Sunday, March 27, 2011

The Cherry Blossom Chill

This weekend marks a most welcome start to the annual Cherry Blossom Festival in Washington, DC. This yearly rite ushers in expectations of warmer weather, sunnier skies and bursting beauty to offset the declining frost and grays of the season just ended. We sense great hope, we anticipate, and we are optimistic.

But as I peck this post onto the onscreen keyboard of my iPad (yes, I'm in Airplane Mode; I'll upload when we land), I wonder about the snow that is now falling in the city of blossoms. Our pilot just instructed us to expect a choppy ride as we descend into wintry conditions.

This weekend also marks our annual trek to Capitol city with our National Association for Home Care & Hospice colleagues to plead our case to elected legislators and the surrounding multitude of policy makers, regulators and analysts.

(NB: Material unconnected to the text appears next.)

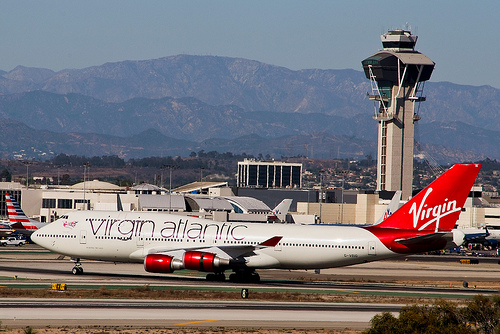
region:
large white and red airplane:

I recall last year at this time...

Rumors of forthcoming cuts to home health care reimbursement prevailed and so we readied strategies of pointing to evidence that home care is the solution... not the problem... in terms of escalating health care expenditures. On paper, we looked good. We were hopeful and we were optimistic. And we had good reason to be. Everyone who met us on The Hill told us they were on our side. They described themselves as The Good Guys and our hearts warmed a little to be surrounded by so many good guys. We clapped and cheered at luncheons and patted each other on the back in front of cheese trays and regal china.

But then the cuts did come...

And for organizations such as the VNA of Boston, agencies who don't skim off the topmost layer of best-paying customer cream, we reeled. We planned for difficult days and we hunkered down and readied for the storm. But would the storm linger... or pass by quickly?

That is the question as we prepare to descend into the wintry conditions of the "rebasing" and "copayment" talk now in DC. Talk that portends of more cuts.

And I fully anticipate I'll meet up with The Good Guys once again. They will tell us we are preaching to a choir and that our fight is with others. But our message this time is to enlist them in this fight, to request their entry into our fray.

The most vulnerable among us need that. The ones who are homebound... and who rely upon us to be their voice... deserve that.

Otherwise, it will all... once again... be merely frost upon a cherry blossom spring.